Dr Hepner obtained a B.Sc in engineering followed, in 1955 with a Ph.D in chemical engineering from Imperial College, London. He first worked in Israel as an engineer but returned to London where in time, he became both a Fellow of the Institution of Chemical Engineers and a Fellow of the Institute of Food Science and Technology.
Deeply involved in music from his childhood, he set up the Pro-Bio Foundation in 1977 (later re-named the Hepner Foundation) to create a platform for avant-garde chamber music. He was himself a skilled viola player with a special passion for contemporary music which involved close study of the viola works of Bartok, Hindemith and Shostakovich.
In 2006, he and his wife Regina Hepner-Neupert, founded a summer academy at the Hindemith Music Centre in Blonay, Switzerland, offering young composers the opportunity to study the particular skills involved in composition for string quartets. Many over the years have acknowledged that his help and inspiration enabled them to reach the attention of the music world.
A committed advocate of an open, liberal Judaism, he was committed to
Dr Leo Hepner: biotechnology’s go-to man who fronted Liberal Judaism the re-establishment of the Liberal Jewish communities right across Europe that had been shattered by the war and then by the spread of communism. He served both as chair and vice-president of the European Union for Progressive Judaism. He helped new communi- ties from as far afield as Denmark, Germany, Eastern Europe and Spain with practical advice on how communities should be run and how they might find rabbinic help. In honour of his sterling work, he was awarded the Israel Jacobson Preis of the Union of Progressive Jews in Germany in 2012.

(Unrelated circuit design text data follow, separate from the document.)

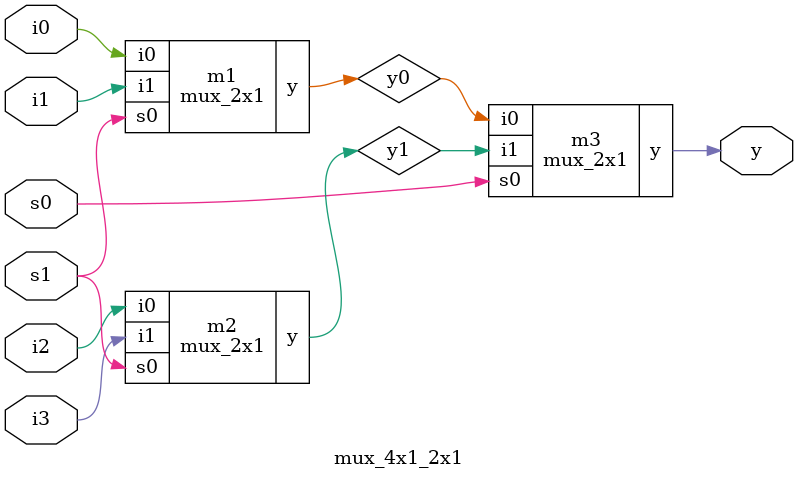
<source format=v>
`timescale 1ns / 1ps


module mux_2x1(i0,i1,s0,y);
input i0,i1,s0;
output y;
assign y = s0? i1: i0;
endmodule

module mux_4x1_2x1(i0,i1,i2,i3,s0,s1,y);
input i0,i1,i2,i3,s0,s1;
output y;
wire y0,y1;

mux_2x1 m1(i0,i1,s1,y0);
mux_2x1 m2(i2,i3,s1,y1);
mux_2x1 m3(y0,y1,s0,y);


endmodule
</source>
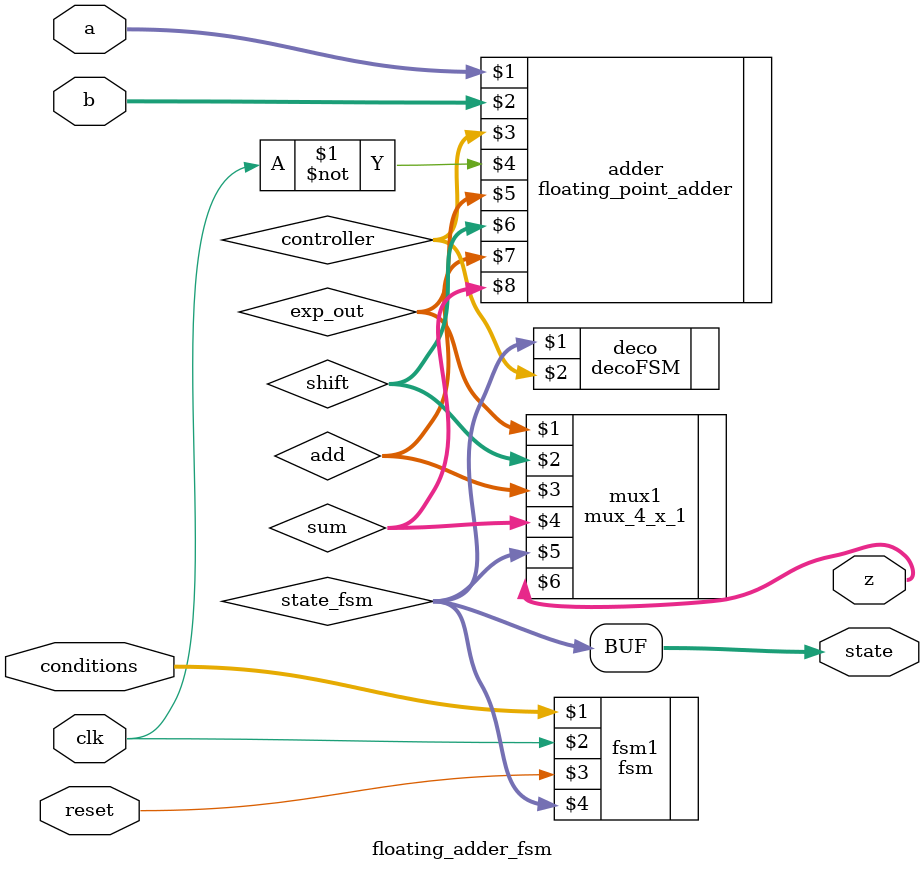
<source format=sv>
module floating_adder_fsm(input logic [32:0] a, b, input logic [1:0] conditions, input logic clk, reset, output logic [32:0] z, output logic [1:0] state);
	
	logic [1:0] state_fsm;
	logic [3:0] controller;
	
	logic [8:0] exp_out;
	logic [23:0] shift;
	logic [24:0] add;	
	logic [32:0] sum;	

	fsm fsm1(conditions, clk, reset, state_fsm);
	
	decoFSM deco(state_fsm, controller);
	
	floating_point_adder adder(a, b, controller, ~clk, exp_out, shift, add, sum);
	
	mux_4_x_1 #(33) mux1(exp_out, shift, add, sum, state_fsm, z);
	
	assign state = state_fsm;

endmodule
</source>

The West Central Liberal Synagogue in Maple Street in central London benefited from his leadership for more than 20 years. Dr Hepner was a visionary, but also a realist whose intellect, energy, love of humanity and attention to the smallest detail brought those visions to reality.
West Central Liberal Synagogue was an equal beneficiary of these practical qualities. With his wide knowledge of Judaism, originally gained in his youth, but always renewed and widened, and with his radical approach to religion that was tempered by his love of tradition, Dr Hepner led from the front as a beloved and respected lay leader. His dedication could be seen in the meticulous way he prepared his sermons, with Maimonides and Rashi open before him, and in the immense generosity of spirit with which he answered questions. He always ensured that the Sifrei Torah and their silver adornments were cared for in a fitting manner, saw to it that the communal Seder would draw in the community’s diverse membership, and in every way devoted his thorough attention to all community matters. All of these were achieved with a gentle sense of humour hidden behind that intellectual front.
He is survived by his wife Regina; his three siblings and their families, Esther Goshen-Gottstein in Jerusalem, Rita Pell in London and Gershon Hepner in Los Angeles.